ZU BEANTWORTENDE FRAGEN>
(a) Gib aus dem Artikel über die Fregattenpläne der Bundeswehr einen Abschnitt wortgetreu wieder: Fang bei den Worten „Der Schiffbau für“ an und hör nach „zugunsten des MEKO-200-Entwurfs.“ auf.
(b) Wie viel Geld wurde laut dem Artikel über die Fregattenpläne der Bundeswehr bereits in die Entwicklung der F-126 investiert?

TEXTAUSZUG>
+===+
Bundeswehr setzt auf MEKO-200: F-126-Fregatten werden durch acht kleinere Schiffe ersetzt
Micha SeipBundeswehr setzt auf MEKO-200: F-126-Fregatten werden durch acht kleinere Schiffe ersetzt
Das deutsche Verteidigungsministerium hat die Pläne zum Bau von sechs Fregatten des Typs F-126 verworfen. Stattdessen werden acht kleinere Schiffe der MEKO-200-Klasse bei ThyssenKrupp Marine Systems (TKMS) bestellt. Die Entscheidung hat bereits Auswirkungen auf Rheinmetall, dessen Aktienkurs nach der Bekanntgabe deutlich einbrach.
Der Schiffbau für die Marine war kürzlich im Rahmen der Nationalen Sicherheits- und Wehrindustriestrategie Deutschlands als Schlüsseltechnologie eingestuft worden. Diese Neuausrichtung erfolgte zeitgleich mit dem Aus für das F-126-Projekt zugunsten des MEKO-200-Entwurfs.
Jürgen Kerner, stellvertretender Vorsitzender der IG Metall, forderte Klarheit über die bereits investierten 2,3 Milliarden Euro für die F-126-Entwicklung. Zudem rief er Verteidigungsminister Boris Pistorius dazu auf, sicherzustellen, dass die gesamte Schiffbauindustrie – einschließlich der ehemaligen Naval Vessels Lürssen (NVL), die mittlerweile zu Rheinmetall gehört – in die neuen Pläne einbezogen wird.
+===+
ANGEZEIGTE DATEN>
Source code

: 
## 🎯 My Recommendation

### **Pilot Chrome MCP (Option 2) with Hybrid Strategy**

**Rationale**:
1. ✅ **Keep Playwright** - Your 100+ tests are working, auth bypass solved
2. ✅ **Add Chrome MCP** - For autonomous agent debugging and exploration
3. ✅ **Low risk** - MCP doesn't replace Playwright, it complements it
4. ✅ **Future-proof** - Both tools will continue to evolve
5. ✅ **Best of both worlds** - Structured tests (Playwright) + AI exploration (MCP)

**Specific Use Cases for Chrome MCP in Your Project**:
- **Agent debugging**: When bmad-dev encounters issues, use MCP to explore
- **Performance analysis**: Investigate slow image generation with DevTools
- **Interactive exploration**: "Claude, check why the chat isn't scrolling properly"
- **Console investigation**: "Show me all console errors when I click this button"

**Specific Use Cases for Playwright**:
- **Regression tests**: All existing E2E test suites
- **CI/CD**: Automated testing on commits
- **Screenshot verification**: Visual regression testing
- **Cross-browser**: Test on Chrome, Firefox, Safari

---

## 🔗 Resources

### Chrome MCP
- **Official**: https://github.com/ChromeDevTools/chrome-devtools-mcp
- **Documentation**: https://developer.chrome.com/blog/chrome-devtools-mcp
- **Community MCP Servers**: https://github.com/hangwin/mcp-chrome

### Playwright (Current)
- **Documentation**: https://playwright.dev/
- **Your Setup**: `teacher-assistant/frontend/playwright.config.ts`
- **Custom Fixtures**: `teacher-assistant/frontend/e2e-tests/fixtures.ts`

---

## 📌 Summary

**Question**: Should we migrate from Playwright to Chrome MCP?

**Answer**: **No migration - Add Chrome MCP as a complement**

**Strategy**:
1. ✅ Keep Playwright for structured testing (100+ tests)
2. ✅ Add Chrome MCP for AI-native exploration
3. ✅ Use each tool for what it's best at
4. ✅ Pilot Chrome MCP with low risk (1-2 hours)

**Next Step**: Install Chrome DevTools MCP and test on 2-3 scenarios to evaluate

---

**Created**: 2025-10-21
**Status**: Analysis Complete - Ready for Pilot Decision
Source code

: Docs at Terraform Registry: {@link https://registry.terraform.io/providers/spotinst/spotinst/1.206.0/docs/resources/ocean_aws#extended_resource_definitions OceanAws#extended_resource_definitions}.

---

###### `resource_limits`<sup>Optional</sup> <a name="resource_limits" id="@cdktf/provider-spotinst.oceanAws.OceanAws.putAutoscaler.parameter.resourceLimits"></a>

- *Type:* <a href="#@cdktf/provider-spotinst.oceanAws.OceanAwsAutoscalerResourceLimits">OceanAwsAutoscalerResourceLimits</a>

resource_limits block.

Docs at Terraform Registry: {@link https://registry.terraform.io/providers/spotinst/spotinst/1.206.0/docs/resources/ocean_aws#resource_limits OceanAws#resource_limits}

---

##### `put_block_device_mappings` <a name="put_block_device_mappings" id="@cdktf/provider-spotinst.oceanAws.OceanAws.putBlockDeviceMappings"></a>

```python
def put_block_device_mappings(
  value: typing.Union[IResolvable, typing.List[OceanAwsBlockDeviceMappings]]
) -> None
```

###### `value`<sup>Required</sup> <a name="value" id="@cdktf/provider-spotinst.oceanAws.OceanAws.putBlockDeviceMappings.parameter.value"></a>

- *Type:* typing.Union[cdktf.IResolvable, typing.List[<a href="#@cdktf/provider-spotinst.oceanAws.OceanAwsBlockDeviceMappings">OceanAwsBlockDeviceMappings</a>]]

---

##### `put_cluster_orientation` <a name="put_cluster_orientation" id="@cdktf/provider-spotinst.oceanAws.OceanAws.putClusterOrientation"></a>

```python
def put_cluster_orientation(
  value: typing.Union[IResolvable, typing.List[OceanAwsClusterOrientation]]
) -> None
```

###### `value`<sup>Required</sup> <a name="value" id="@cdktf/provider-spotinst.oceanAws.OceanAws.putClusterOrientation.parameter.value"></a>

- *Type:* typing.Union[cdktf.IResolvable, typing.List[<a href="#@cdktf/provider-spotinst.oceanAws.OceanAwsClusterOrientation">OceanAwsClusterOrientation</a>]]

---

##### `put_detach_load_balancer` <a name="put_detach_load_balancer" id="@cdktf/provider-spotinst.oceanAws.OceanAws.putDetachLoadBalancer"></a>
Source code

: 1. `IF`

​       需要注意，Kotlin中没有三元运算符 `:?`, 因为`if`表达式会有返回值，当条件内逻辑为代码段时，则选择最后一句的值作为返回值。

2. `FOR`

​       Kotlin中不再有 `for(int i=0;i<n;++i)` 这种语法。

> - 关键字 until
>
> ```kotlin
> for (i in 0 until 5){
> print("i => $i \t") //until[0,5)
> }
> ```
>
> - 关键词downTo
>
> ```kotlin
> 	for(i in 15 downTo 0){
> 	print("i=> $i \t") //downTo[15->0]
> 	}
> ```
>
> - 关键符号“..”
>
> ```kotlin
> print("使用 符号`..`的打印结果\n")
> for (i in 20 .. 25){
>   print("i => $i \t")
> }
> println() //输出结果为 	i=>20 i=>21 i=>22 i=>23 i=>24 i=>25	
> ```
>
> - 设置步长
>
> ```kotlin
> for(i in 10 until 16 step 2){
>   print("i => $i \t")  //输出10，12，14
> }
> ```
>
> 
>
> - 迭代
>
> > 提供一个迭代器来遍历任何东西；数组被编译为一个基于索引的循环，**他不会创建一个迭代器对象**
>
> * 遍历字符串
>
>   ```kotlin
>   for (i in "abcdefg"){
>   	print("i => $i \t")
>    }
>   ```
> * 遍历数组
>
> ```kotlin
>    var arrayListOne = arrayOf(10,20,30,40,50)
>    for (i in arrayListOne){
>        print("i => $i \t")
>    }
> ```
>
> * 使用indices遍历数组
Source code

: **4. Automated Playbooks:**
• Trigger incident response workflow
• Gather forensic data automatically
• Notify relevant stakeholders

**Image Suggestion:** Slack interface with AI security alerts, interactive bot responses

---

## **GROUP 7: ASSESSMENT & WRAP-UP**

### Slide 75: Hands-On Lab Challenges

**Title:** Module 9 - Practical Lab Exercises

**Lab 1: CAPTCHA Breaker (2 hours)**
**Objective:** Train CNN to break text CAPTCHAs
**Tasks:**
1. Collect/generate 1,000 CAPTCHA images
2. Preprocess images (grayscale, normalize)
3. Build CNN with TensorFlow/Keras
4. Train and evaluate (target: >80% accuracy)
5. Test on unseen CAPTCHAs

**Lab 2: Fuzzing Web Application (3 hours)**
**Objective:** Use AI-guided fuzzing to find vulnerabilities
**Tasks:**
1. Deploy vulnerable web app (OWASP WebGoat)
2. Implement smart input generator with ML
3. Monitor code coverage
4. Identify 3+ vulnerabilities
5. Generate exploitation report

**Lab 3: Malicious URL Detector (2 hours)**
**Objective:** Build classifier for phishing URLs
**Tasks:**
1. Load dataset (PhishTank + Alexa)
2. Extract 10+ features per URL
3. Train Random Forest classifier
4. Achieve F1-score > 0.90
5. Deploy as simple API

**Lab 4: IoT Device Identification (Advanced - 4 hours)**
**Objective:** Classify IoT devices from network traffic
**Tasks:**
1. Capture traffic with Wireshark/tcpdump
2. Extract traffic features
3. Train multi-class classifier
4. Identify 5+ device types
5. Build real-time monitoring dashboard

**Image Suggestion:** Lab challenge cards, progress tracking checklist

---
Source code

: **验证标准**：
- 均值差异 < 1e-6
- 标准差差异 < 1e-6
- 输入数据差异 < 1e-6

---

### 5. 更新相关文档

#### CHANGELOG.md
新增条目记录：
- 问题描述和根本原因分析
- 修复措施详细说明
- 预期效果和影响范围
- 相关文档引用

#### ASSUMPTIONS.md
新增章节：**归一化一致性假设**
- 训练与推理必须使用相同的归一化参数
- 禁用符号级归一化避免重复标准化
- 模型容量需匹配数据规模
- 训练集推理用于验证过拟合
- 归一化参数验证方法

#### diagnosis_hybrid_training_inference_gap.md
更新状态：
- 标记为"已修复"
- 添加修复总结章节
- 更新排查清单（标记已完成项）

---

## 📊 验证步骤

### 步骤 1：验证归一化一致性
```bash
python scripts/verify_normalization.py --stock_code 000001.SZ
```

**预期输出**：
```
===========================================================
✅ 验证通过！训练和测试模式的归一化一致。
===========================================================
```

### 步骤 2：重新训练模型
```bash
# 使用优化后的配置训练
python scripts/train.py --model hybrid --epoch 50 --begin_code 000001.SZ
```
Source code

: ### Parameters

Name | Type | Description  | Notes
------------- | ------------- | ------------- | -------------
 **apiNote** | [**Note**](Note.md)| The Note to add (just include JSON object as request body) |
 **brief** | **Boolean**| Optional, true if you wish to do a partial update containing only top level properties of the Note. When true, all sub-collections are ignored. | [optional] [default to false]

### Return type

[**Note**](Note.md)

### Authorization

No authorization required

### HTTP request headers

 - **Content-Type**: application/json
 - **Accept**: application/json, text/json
+===+
ANTWORTEN>
(a)
Der Schiffbau für die Marine war kürzlich im Rahmen der Nationalen Sicherheits- und Wehrindustriestrategie Deutschlands als Schlüsseltechnologie eingestuft worden. Diese Neuausrichtung erfolgte zeitgleich mit dem Aus für das F-126-Projekt zugunsten des MEKO-200-Entwurfs.

(b) 2,3 Milliarden Euro.